SR Class V, no. 902 "Wellington"
A Reprint of an Article in The Coupling of March 1998 - by Mark Stapleton
Many years ago my father and I were wandering through the shed at the Bluebell Railway
when he said those magic words that prefixed most of his stories..."Did I ever tell you about the
time I drove a locomotive much like this one here? Well, it was when I was a schoolboy at
Wellington school, I must have been about fifteen years old at the time..."
In 1930 or 31, my father is not sure, "Wellington" was brought to Crowthorne Halt
(Wellington) as part of the publicity campaign for the new "Schools" class locomotive.
Crowthorne Halt (Wellington), my father tells me, is on the line from Reading to Wokingham
and Camberley. (Can anyone tell me a more precise location of Crowthorne halt? The maps that
I have seen show that Camberley is not on the Reading - Wokingham line. I have not been able
find where Crowthorne halt is.)
My father recalls that this line was not busy so parking a locomotive on the line for a few
hours would not upset schedules. The visit of 902 to Wellington school sparked a fair amount of
excitement through the school since here was an opportunity to go on to the footplate and see the
loco up close. (This would appear to have been the dream of most "well balanced" schoolboys of
the day).
My father and a schoolmate arranged to show up early to avoid the crowds that were bound
to occur later. As luck would have it, they were the first to arrive, and upon seeing the two
schoolboys, the driver asked them up to the footplate to look about. Since no one else was in
sight, he then asked if they wanted to go for a short run down the line.
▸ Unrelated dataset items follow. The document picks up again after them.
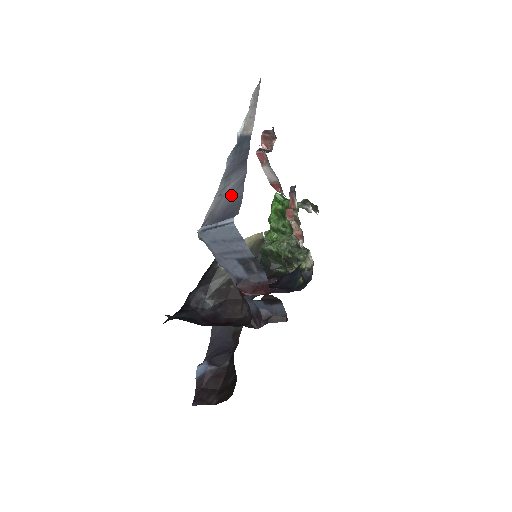
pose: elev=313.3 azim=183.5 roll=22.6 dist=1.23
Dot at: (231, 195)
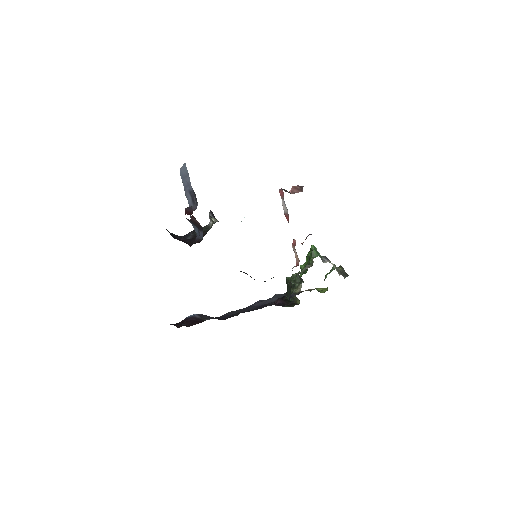
Dot at: occluded
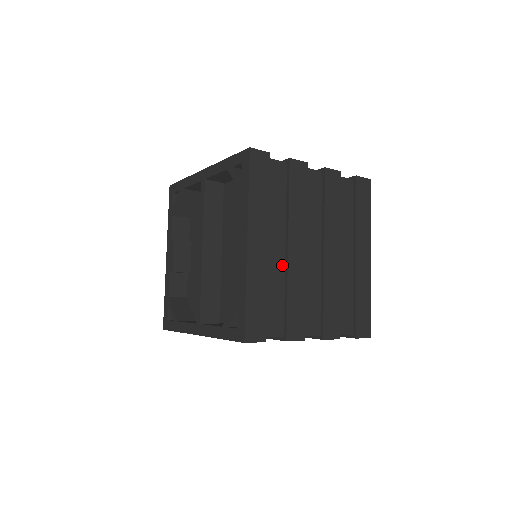
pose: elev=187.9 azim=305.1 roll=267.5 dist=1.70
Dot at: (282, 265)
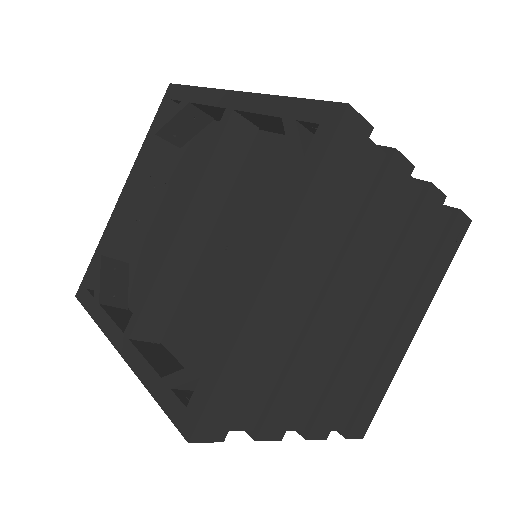
Dot at: (301, 321)
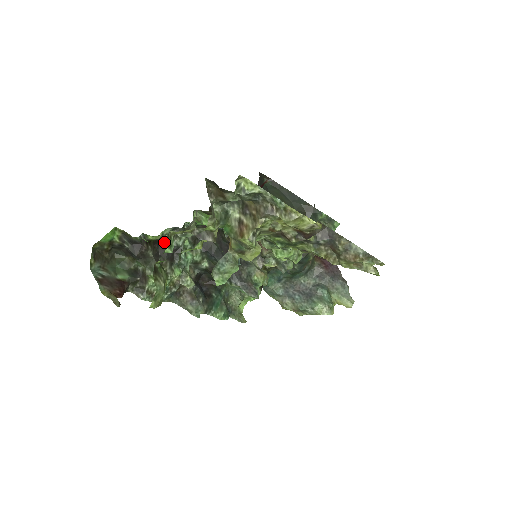
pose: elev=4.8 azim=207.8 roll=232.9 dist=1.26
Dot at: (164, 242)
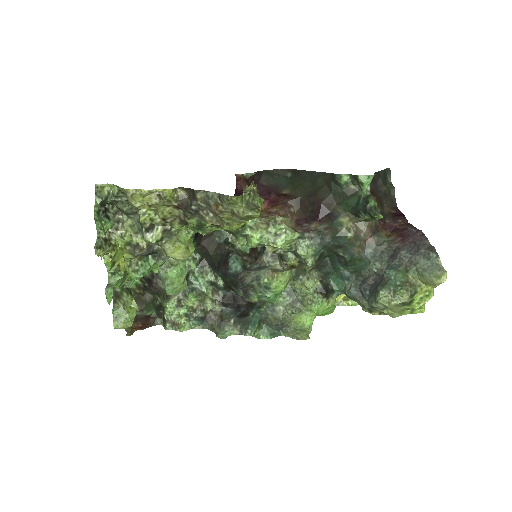
Dot at: occluded
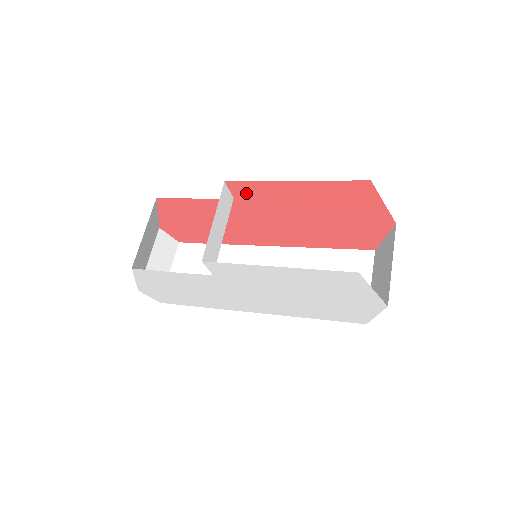
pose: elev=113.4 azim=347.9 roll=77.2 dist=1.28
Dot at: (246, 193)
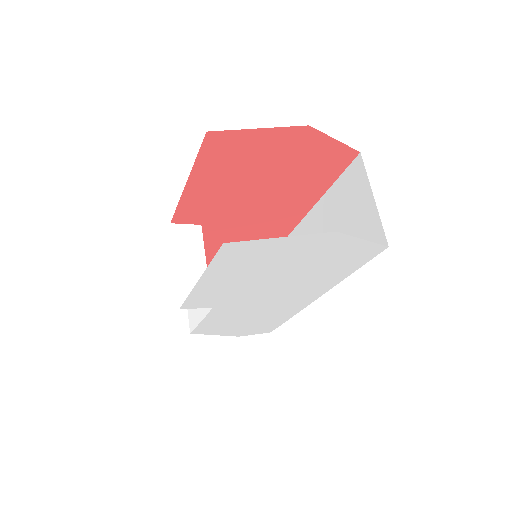
Dot at: (195, 216)
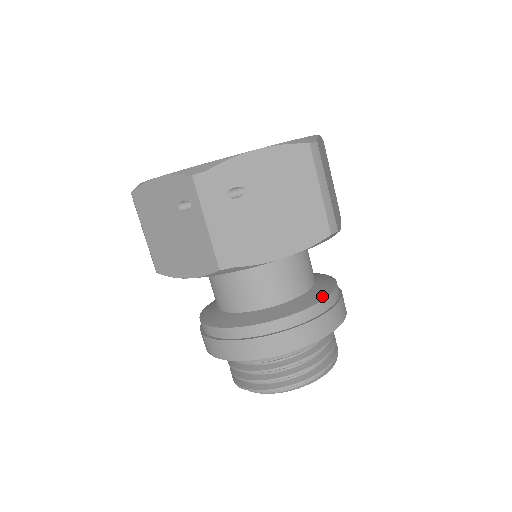
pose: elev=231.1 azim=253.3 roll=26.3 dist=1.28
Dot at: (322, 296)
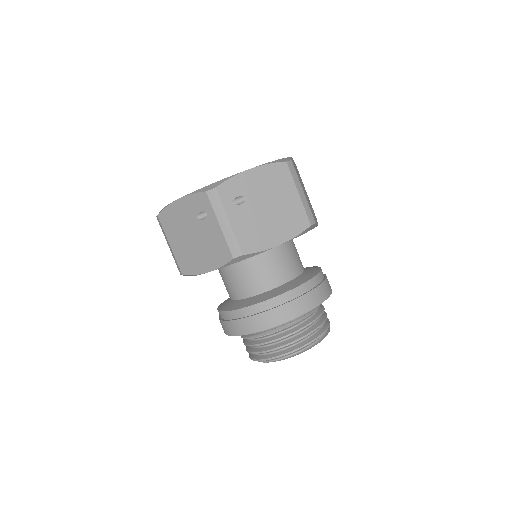
Dot at: (311, 276)
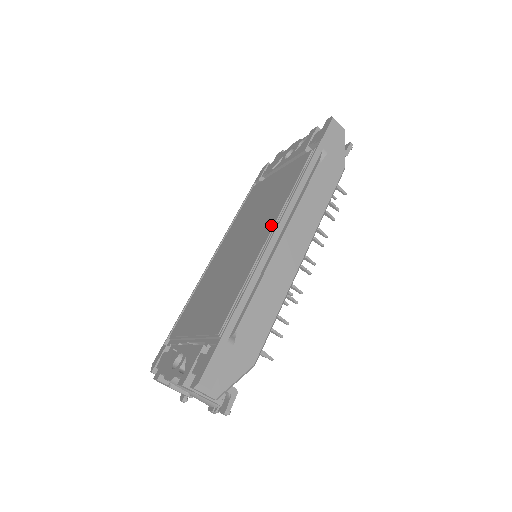
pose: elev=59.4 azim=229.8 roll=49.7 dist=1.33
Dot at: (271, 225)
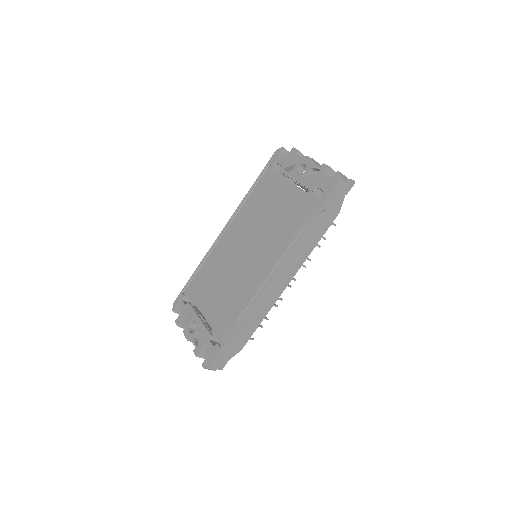
Dot at: (270, 265)
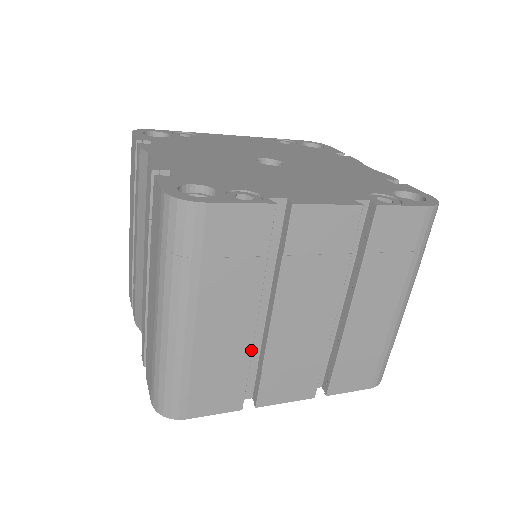
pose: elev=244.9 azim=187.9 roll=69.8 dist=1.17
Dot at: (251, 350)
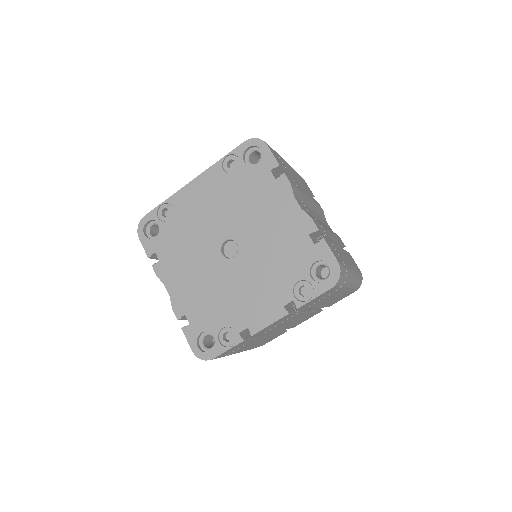
Dot at: occluded
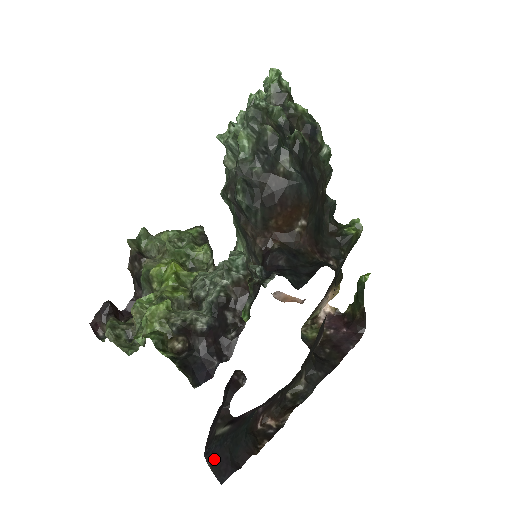
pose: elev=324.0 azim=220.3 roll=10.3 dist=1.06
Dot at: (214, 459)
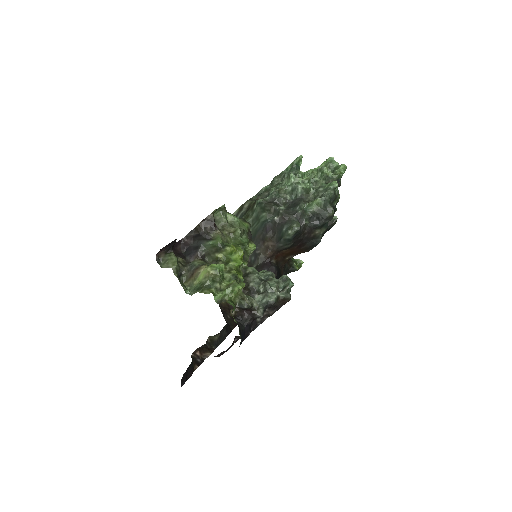
Dot at: (185, 372)
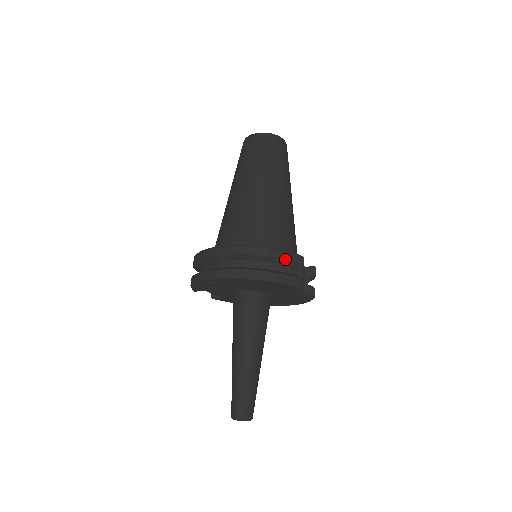
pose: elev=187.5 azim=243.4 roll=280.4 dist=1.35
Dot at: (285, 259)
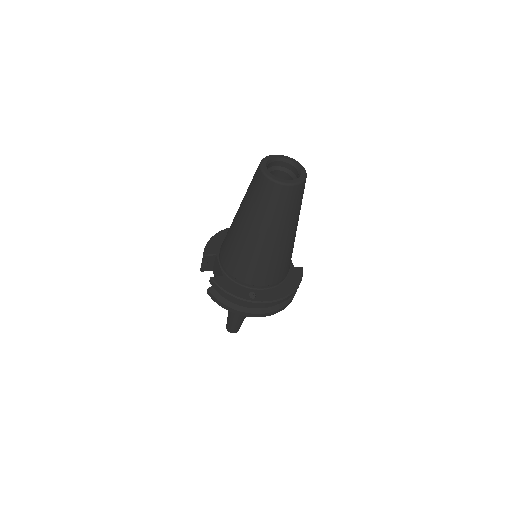
Dot at: occluded
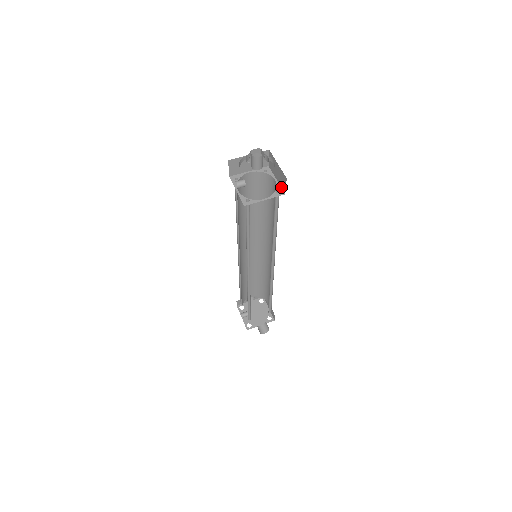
This was one of many difficult decisions that schoolboys face, and after thinking over
carefully for a nanosecond or two, they said yes.
The driver then said to my father "Right then, you can drive it down the line and your chum
here can drive it back. Do you think you're up to it?" So under the careful supervision of the
driver my father started "Wellington" off down the line. Which way, he does not remember
(presumably forward), but they went a mile or so before he gave up the regulator for the return
trip.
No. 902 was completed in April 1930, the third of 40 locomotives that comprised the
"Schools" class. Outshopped in SR olive green, these locomotives were noted as the "most
powerful 4-4-0s in Europe" at the time.
A few years after telling this story, my father bought me the Wills kit for this locomotive
and I acquired a set of P4 Ultrascale wheels, a Gibson milled chassis and of course the
"Wellington" name plates to go with it.
I hope to build it in the next couple of years, as a stable mate to my half-finished Southern O2 "Bembridge", which is where my brother went to school. It has been said in the past that it takes me as much time to build my models as it does to build the real thing. To be honest, it takes me longer.